Ada keenganan dalam hati Uum untuk menaikan harga jual rokoknya, Uum melihat mayoritas mahasiswa UNJ berasal dari masyarakat tingkat ekonomi menengah ke bawah. Bahkan, Uum rela rokoknya dihutangi oleh konsumennya. Menurut Uum yang terpenting ia dan kawan-kawan pedagang rokok lainnya masih bisa mendapat nafkah di kampus. Berbeda dengan pedagang lain yang biasanya harus kucing-kucingan dengan satpam. Karena, terkadang pedagang selain pedagang rokok bisa sangat banyak jumlahnya. Para pedagang rokok ‘aman’ karena memang telah sejak lama berjualan di UNJ.
JUM’AT sore, 23 April lalu, beberapa mahasiswa sedang membentuk setengah lingkaran di depan Uum sambil merokok, beberapa lainnya sedang meniup kopi lalu menyeruputnya. Sesekali ada tawa yang pecah, atau terdengar siulan tak terlalu melingking saat seorang mahasiswi lewat di depan mereka. Beberapa saat kemudian, Sunaryo, Satpam kampus menghampiri Uum di tengah kumpulan mahasiswa tadi.
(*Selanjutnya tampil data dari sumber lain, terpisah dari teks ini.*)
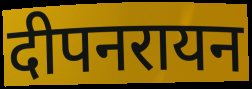
दीपनरायन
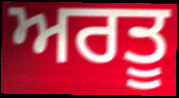
ਅਰਤੂ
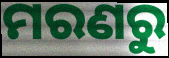
ମରଣରୁ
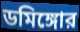
ডমিঙ্গোর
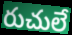
రుచులే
“Mang, senin besok tidak usah jualan dulu,” pinta Sunaryo
“Kenapa pak?” Tanya Uum
“Senin besok ada acara peresmian gedung baru (Gedung Pusat Studi dan Sertifikasi guru_red) Mang,” balas Sunaryo.
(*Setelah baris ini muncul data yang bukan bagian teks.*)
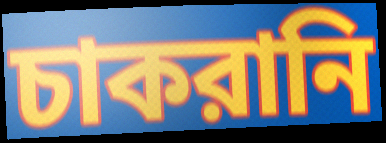
চাকরানি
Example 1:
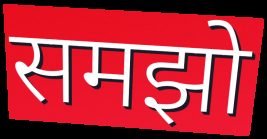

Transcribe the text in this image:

समझो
“Biasanya juga tidak masalah pak,” ucap Uum.
“Besok ada pak menteri (M.Nuh, Menteri Pendidkan Nasional_red) datang untuk peresmiannya,” kata Sunaryo.
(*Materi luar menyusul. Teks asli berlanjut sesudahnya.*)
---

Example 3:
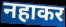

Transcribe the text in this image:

नहाकर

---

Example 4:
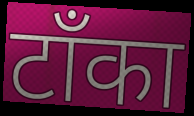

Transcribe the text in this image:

टाँका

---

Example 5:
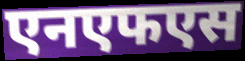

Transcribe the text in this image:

एनएफएस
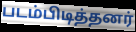
படம்பிடித்தனர்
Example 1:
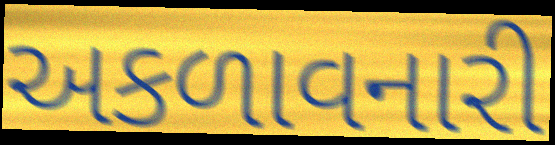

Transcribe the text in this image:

અકળાવનારી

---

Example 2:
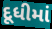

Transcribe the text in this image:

દૂધીમાં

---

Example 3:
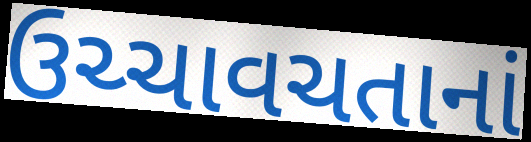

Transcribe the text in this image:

ઉચ્ચાવચતાનાં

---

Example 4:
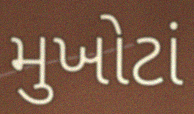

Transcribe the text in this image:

મુખોટાં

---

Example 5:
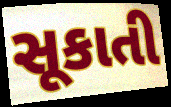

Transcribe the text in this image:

સૂકાતી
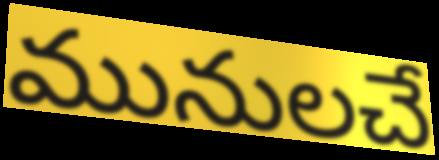
మునులచే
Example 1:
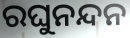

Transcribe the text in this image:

ରଘୁନନ୍ଦନ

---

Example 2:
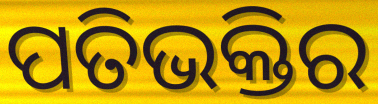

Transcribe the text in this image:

ପତିଭକ୍ତିର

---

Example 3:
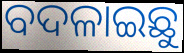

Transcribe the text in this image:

ବଦଳାଇଛୁ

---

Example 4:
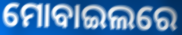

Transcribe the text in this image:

ମୋବାଇଲରେ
“Jam berapa pak acaranya?” tanya Uum.
“Pagi, sekitar jam delapan,” timpal Sunaryo.
“Siangnya tetap tidak bisa dagang pak?” kembali Tanya uum.
“tidak usah dulu ya Mang,” balas Sunaryo.
“ya sudah,” keluh Uum.
Sunaryo kemudian melangkahkan kakinya pergi. Kemudian, ia menuju ke tempat Jack untuk memberitahukan perihal laragan berdagang itu.
Uum terdiam sejenak. Sembari membenarkan alas duduknya, ia tahu bahwa Senin esok ia tidak akan dapat penghasilan, pun bahwa uang kiriman bulanannya kepada anak dan istrinya di kampung akan berkurang. Namun, Uum tidak dapat berbuat banyak, ditengah himpitan kondisi yang melandanya, ia masih bisa bersyukur bisa mendapat penghasilan di UNJ. Terlebih, ia baru saja sedikit membahagiakan anaknya yang baru lulus Sekolah Dasar, yaitu dengan cara membiayainya wisata ke Bandung dalam rangka pelepasan kelulusan.